** start Task inputs **
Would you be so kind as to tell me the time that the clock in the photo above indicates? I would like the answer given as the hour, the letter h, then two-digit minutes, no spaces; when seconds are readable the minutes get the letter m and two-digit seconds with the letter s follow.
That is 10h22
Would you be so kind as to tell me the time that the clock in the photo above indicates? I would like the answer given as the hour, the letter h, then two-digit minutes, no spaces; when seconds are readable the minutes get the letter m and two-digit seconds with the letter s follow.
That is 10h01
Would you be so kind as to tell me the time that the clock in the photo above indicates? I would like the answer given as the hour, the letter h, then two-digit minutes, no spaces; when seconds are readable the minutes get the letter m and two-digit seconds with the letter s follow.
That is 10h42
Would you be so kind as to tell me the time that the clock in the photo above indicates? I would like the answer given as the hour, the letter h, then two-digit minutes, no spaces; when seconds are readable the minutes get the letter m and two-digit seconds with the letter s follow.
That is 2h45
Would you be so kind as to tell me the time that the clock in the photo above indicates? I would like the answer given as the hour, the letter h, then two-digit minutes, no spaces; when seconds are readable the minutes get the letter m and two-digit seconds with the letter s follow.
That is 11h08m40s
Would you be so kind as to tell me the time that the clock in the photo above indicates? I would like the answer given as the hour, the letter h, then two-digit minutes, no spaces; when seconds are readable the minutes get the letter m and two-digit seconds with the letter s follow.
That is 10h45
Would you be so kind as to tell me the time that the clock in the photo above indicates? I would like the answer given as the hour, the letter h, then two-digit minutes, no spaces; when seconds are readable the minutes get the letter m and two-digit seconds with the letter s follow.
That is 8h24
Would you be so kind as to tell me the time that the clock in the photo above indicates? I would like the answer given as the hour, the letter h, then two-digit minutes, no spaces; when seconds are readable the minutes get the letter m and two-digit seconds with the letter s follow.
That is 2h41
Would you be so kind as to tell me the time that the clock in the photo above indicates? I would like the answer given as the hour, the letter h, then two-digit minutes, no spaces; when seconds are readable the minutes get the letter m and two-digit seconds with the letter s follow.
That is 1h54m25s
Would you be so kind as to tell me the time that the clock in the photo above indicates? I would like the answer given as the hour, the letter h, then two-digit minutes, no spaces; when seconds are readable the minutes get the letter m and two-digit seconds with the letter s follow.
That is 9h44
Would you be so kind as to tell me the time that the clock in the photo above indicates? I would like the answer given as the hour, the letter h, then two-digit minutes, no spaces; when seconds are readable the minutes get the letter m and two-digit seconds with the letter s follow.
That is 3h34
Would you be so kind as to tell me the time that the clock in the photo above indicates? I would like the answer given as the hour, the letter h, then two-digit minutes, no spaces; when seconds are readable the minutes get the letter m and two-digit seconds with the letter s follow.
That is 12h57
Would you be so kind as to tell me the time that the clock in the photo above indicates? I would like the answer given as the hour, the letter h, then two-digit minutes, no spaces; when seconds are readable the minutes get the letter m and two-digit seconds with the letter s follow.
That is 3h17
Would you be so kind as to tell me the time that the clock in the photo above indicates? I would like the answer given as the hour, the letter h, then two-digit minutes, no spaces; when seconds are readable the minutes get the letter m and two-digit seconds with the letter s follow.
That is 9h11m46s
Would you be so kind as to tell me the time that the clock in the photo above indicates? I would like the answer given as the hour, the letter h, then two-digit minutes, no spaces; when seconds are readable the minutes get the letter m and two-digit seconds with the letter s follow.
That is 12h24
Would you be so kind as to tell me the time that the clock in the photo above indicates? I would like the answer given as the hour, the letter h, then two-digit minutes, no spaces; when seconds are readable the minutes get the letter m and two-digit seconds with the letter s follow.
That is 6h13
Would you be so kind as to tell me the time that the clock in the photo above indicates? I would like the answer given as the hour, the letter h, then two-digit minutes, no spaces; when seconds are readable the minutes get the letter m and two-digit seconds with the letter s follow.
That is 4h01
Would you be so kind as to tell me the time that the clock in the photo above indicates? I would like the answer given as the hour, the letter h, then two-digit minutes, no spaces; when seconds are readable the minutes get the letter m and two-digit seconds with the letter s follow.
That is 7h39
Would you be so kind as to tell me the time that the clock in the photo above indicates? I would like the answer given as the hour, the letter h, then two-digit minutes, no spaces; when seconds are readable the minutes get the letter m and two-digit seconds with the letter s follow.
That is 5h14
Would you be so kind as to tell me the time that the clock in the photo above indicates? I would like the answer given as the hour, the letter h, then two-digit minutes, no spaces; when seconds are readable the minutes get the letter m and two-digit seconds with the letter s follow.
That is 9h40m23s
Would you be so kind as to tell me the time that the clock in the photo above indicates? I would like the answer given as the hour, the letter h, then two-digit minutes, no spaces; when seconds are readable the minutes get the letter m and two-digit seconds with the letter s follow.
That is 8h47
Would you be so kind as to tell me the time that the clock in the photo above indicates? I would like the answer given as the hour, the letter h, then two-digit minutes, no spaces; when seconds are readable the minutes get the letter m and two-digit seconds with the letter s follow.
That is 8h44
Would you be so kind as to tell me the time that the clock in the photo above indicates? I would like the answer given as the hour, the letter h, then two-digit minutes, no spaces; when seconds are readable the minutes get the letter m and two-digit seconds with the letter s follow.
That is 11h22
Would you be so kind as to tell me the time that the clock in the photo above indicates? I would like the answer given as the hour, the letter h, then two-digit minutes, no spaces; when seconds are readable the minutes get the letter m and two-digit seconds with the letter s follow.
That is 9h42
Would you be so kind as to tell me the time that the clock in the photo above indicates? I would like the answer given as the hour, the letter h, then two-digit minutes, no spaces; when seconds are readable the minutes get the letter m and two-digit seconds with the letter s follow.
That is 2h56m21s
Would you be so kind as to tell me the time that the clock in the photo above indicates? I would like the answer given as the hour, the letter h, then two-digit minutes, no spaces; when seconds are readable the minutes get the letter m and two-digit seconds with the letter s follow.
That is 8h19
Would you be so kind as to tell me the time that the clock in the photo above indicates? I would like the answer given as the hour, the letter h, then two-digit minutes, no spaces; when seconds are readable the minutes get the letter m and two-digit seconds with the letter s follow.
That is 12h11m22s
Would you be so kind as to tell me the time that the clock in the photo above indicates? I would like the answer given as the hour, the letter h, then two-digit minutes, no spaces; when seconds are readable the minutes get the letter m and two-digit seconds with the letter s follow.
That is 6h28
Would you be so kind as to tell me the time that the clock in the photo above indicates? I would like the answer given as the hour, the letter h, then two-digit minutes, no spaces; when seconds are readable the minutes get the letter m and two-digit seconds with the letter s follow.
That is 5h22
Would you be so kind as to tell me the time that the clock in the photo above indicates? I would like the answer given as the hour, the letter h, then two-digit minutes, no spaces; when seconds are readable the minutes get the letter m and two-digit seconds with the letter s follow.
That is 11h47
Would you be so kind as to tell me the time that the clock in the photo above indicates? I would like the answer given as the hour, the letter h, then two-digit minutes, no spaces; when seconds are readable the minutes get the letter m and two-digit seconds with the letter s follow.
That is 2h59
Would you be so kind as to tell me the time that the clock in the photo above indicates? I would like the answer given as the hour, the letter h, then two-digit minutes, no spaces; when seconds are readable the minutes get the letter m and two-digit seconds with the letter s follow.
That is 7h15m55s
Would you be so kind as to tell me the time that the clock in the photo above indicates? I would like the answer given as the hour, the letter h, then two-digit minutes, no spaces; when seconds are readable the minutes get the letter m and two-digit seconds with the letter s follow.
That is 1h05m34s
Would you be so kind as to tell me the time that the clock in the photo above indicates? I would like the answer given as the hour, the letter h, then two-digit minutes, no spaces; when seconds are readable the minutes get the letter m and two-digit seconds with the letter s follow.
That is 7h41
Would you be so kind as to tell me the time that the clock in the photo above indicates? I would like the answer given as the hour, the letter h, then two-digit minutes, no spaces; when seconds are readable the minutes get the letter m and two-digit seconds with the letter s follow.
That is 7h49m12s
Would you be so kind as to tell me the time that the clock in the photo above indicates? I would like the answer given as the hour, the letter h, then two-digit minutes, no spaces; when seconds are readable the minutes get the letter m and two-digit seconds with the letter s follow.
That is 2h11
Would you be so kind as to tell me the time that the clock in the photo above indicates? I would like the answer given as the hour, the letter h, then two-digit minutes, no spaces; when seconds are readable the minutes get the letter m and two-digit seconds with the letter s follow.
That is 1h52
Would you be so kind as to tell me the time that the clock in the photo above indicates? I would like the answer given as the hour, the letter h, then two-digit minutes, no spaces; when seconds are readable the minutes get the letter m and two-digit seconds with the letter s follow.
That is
** end Task inputs **
■ **Goal**: Please arrange the rows above, from the first line up to and including the line with "That is 10h22", as a JSON list of strings, one string per line, with any blank lines left out.

■ **Task response**:
[
  "Would you be so kind as to tell me the time that the clock in the photo above indicates? I would like the answer given as the hour, the letter h, then two-digit minutes, no spaces; when seconds are readable the minutes get the letter m and two-digit seconds with the letter s follow.",
  "That is 10h22"
]